Too-Big-To-Fail Legislation Released
The measure, directed at institutions whose troubles might pose risks to the financial system, would create a powerful financial services oversight council, led by the Treasury secretary and composed of top regulators, to set policy and tougher regulations for the largest companies and mediate disputes between federal agencies. It would also give the Federal Reserve Board a lead role in directly supervising many of the largest financial conglomerates.
...in the future, [the bill] would not permit any more commercial companies to own banks.
...striking a compromise with the administration, [it] preserves the thousands of thrift charters that the White House proposed to eliminate, but it gives supervision of thrift holding companies to the Fed to prevent them from shopping for the least restrictive regulator.
The legislation would permit the government to impose tough new capital requirements on the largest companies as well as take them over, making their shares virtually worthless, and remove management when they fail. It would provide new authority for the Federal Deposit Insurance Corporation, which seizes weak commercial banks, to take over other large failing financial institutions like insurance companies or hedge funds.
...future rescues of large institutions would be paid for by other big firms. The proposal says that any financial company with assets of more than $10 billion would have to contribute to the rescue of a failed firm. The legislation emerged after community banks lobbied to ensure that small institutions would not have to pay for future bailouts.

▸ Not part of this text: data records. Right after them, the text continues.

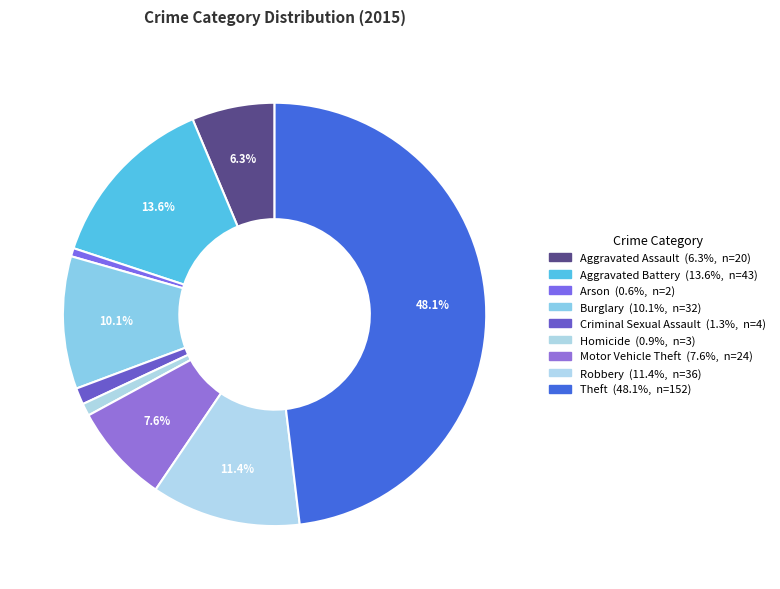

Which category has the biggest portion of the pie?

Theft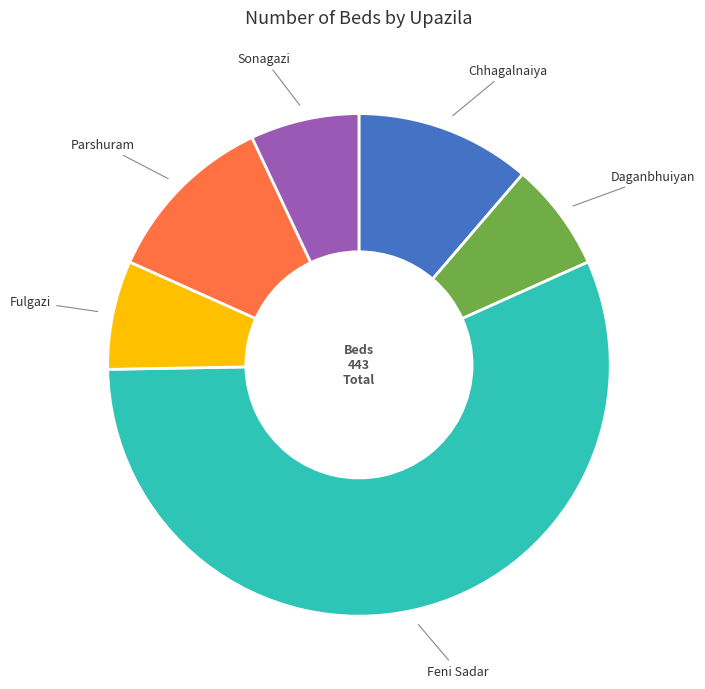

True or false: Parshuram accounts for 4% of the total.

False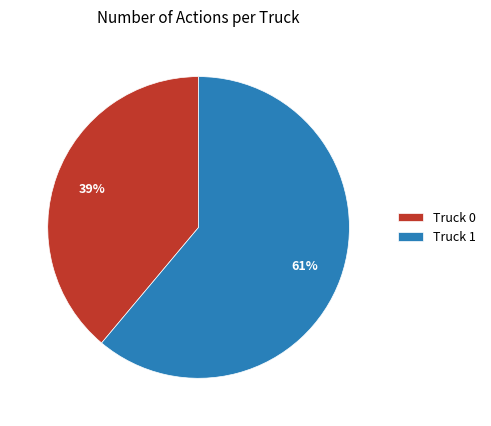

How many segments does this pie chart have?

2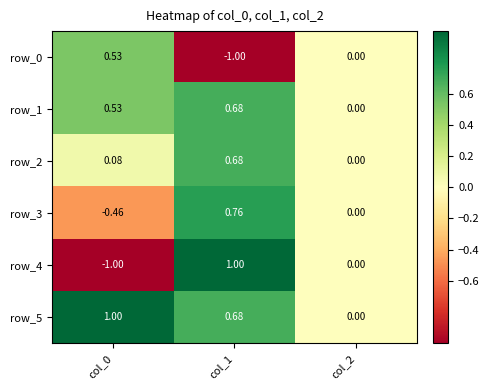

How many row_3 values are between 0 and 1?

2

Dean Baker is skeptical: "if we had the large banks pay policy in place last fall, does anyone think that we would have imposed special assessments on Citigroup, Bank of America and the rest to cover the cost of bailouts of AIG and Lehman? And, if it wouldn't have helped in the last crisis, why does anyone think this approach will help in the next one?"
In These Times delivers final analysis from Showdown in Chicago: "There was broad agreement on anger at the banks for providing so little, if any, public benefit for the massive bail-out, and for so quickly returning to the greed and abuse that precipitated the crisis. Stoking anger at the banks is not only justified, it is politically important and beneficial. But the variety of demands hint at the problem of organizing that anger. It’s often hard to educate people about important but complex initiatives–like reforming the Fed or regulating derivatives–or to link those reforms to their personal experiences."
Tax Cut "Stimulus" Blocked
Tax cuts stymied in Senate. The Hill: "A bipartisan push to extend a number of provisions in the $787 billion stimulus fizzled Tuesday, with senators opting to move ahead with a simple extension of jobless benefits instead. Democrats and Republicans had hoped to use the bill extending unemployement benefits by at least 14 weeks as the vehicle to extend other provisions set to expire this year. Senators from both parties had offered amendments that would have prolonged the $8,000 first-time homebuyer's tax credit and a tax provision allowing small businesses to write-off taxes on operating losses during the recession."